"""

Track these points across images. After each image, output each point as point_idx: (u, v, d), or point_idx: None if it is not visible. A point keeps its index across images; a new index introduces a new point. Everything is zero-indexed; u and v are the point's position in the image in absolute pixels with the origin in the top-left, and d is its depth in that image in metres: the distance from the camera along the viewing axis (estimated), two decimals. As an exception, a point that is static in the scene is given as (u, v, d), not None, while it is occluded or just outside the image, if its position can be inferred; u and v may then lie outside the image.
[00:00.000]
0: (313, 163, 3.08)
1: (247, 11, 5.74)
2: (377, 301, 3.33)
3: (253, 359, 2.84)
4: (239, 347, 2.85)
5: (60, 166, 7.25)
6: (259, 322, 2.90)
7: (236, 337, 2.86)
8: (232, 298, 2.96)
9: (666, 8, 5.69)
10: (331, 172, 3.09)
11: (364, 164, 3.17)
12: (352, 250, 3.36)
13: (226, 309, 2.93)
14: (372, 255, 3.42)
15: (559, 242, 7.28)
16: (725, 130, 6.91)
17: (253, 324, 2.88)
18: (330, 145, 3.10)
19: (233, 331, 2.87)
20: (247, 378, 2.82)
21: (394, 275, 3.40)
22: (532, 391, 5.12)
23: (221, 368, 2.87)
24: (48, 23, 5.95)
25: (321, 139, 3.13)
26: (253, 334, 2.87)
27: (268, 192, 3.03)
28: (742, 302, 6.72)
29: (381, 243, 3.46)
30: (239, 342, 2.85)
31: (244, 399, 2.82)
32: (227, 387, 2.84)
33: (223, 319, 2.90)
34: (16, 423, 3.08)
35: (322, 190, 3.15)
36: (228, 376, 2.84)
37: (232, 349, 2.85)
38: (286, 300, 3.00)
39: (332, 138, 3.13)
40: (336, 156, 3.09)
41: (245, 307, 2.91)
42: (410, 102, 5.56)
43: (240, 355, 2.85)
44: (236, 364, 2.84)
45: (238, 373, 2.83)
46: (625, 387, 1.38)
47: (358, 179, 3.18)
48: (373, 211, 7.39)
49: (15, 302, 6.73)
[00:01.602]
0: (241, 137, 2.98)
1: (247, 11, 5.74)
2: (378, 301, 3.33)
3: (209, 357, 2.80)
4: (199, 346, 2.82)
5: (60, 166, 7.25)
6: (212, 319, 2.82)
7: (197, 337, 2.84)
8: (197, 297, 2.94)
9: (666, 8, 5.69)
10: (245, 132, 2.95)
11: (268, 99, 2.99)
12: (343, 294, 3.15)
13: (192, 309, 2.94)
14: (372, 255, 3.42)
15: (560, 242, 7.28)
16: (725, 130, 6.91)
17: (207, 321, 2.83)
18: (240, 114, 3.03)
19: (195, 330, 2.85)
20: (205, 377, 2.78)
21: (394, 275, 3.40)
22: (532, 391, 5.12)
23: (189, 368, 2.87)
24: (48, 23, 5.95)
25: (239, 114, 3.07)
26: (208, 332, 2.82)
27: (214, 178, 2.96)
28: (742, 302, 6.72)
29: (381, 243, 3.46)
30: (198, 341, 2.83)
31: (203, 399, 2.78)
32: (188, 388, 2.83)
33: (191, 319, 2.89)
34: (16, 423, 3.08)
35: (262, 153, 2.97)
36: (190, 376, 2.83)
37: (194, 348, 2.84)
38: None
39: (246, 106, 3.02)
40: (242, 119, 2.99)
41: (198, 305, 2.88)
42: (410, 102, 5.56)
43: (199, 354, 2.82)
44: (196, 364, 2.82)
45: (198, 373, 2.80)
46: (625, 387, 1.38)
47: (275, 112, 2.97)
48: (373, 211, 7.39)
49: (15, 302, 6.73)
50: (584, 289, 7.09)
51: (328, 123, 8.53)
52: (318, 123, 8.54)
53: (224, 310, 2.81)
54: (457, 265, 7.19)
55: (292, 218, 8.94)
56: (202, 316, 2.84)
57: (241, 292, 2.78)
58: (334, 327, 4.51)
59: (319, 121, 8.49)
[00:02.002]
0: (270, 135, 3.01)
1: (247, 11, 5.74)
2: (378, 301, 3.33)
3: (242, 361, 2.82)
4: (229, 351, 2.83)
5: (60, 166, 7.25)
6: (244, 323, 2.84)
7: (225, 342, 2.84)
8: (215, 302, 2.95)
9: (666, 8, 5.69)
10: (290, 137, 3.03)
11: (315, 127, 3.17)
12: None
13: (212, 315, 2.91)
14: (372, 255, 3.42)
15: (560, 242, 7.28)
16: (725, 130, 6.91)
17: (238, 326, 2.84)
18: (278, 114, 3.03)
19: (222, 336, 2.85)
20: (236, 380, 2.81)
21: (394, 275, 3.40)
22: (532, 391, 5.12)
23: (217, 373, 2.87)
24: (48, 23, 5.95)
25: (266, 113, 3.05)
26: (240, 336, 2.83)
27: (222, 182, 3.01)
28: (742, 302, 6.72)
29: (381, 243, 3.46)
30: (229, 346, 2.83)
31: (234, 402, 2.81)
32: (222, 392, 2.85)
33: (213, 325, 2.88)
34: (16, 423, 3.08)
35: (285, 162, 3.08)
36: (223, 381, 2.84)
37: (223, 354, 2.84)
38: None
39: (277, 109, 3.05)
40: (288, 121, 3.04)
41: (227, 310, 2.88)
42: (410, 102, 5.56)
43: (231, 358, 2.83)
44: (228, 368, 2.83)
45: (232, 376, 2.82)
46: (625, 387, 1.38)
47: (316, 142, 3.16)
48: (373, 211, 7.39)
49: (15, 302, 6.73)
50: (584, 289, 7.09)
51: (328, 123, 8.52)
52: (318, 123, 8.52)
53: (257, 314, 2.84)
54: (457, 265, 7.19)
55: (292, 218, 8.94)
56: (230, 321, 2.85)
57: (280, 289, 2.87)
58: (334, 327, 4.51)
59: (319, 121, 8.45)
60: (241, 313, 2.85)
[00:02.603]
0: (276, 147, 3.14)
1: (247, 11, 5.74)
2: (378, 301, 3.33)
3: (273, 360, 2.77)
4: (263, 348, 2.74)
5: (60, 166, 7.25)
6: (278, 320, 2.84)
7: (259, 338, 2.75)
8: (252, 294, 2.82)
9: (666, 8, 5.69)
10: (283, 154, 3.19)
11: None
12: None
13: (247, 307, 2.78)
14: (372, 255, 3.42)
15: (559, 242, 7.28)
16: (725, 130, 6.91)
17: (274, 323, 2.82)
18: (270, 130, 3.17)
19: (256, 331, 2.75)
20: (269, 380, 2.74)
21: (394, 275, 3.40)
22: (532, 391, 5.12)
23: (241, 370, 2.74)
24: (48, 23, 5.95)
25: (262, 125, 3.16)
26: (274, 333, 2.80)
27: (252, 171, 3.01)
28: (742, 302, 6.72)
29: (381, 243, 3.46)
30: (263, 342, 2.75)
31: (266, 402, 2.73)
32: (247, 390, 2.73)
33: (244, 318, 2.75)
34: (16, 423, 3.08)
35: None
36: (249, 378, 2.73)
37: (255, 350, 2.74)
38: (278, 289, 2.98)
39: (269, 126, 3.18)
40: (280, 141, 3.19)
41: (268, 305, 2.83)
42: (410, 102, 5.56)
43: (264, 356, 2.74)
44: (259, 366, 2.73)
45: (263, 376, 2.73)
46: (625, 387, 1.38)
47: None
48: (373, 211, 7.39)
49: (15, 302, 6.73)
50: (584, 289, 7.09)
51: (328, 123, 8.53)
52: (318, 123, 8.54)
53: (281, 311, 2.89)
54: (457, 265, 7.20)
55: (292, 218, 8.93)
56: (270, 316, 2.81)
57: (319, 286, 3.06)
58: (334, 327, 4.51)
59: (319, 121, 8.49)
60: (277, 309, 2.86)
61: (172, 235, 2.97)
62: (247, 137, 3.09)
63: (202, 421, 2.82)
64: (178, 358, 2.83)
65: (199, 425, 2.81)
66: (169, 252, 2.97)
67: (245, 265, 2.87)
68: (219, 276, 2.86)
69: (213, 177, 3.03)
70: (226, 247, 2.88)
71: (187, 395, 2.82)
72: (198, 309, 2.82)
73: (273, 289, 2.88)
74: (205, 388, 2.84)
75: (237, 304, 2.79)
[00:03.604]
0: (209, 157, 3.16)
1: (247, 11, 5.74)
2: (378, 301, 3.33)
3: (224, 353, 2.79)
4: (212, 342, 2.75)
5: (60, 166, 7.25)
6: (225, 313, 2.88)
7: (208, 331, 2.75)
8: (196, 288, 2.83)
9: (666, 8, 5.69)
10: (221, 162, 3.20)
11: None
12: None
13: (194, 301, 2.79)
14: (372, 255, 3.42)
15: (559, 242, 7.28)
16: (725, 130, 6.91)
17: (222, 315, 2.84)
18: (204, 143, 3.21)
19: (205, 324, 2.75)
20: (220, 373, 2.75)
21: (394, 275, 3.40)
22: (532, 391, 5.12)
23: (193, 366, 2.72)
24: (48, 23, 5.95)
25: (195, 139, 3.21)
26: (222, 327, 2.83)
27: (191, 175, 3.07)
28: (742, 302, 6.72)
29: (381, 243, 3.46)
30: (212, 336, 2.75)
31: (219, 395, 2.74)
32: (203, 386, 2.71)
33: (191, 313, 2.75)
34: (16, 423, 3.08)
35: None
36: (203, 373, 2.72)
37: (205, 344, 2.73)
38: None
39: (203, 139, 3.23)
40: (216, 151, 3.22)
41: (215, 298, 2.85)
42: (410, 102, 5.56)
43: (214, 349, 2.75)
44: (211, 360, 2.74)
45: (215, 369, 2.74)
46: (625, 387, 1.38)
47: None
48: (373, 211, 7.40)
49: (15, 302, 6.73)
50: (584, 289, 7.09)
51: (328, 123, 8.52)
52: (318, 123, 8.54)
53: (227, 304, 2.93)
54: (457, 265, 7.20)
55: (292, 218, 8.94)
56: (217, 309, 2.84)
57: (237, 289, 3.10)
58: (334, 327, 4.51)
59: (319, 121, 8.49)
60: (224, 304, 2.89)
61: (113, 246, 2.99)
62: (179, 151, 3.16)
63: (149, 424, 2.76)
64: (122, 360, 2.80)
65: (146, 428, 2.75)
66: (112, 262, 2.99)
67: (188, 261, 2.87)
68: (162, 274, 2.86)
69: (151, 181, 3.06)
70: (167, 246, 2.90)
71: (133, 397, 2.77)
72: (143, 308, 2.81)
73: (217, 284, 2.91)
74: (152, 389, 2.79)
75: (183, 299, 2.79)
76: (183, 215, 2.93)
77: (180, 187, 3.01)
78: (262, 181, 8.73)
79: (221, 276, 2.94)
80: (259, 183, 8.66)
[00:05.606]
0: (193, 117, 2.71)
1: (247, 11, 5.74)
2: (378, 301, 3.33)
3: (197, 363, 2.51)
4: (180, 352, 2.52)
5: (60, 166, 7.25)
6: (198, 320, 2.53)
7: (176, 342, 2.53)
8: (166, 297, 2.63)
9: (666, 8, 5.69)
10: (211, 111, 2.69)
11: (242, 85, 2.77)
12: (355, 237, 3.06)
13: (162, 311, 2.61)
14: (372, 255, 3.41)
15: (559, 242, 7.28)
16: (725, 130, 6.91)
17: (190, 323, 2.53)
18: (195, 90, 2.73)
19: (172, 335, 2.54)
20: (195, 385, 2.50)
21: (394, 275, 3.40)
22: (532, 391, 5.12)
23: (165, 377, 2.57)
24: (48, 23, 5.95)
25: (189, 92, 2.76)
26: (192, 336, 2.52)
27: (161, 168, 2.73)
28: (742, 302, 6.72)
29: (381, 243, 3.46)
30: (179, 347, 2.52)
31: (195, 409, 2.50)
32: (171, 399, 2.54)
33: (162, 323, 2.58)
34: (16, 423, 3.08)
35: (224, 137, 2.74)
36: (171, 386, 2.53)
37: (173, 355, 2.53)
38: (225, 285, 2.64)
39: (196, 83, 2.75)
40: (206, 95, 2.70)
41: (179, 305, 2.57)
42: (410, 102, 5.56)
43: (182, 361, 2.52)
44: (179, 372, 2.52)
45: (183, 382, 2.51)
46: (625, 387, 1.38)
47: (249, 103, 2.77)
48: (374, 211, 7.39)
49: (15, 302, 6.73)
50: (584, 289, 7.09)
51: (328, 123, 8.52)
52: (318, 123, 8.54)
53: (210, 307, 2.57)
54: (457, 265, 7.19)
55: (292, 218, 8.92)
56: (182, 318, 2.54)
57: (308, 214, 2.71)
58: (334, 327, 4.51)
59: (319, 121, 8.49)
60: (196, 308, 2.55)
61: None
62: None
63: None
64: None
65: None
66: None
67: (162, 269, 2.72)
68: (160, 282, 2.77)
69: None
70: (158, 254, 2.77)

"""

Only those lines of the entries above that run from the line containing "25: (321, 139, 3.13)" to the line containing "37: (232, 349, 2.85)", both included, should be transcribed exactly.

25: (321, 139, 3.13)
26: (253, 334, 2.87)
27: (268, 192, 3.03)
28: (742, 302, 6.72)
29: (381, 243, 3.46)
30: (239, 342, 2.85)
31: (244, 399, 2.82)
32: (227, 387, 2.84)
33: (223, 319, 2.90)
34: (16, 423, 3.08)
35: (322, 190, 3.15)
36: (228, 376, 2.84)
37: (232, 349, 2.85)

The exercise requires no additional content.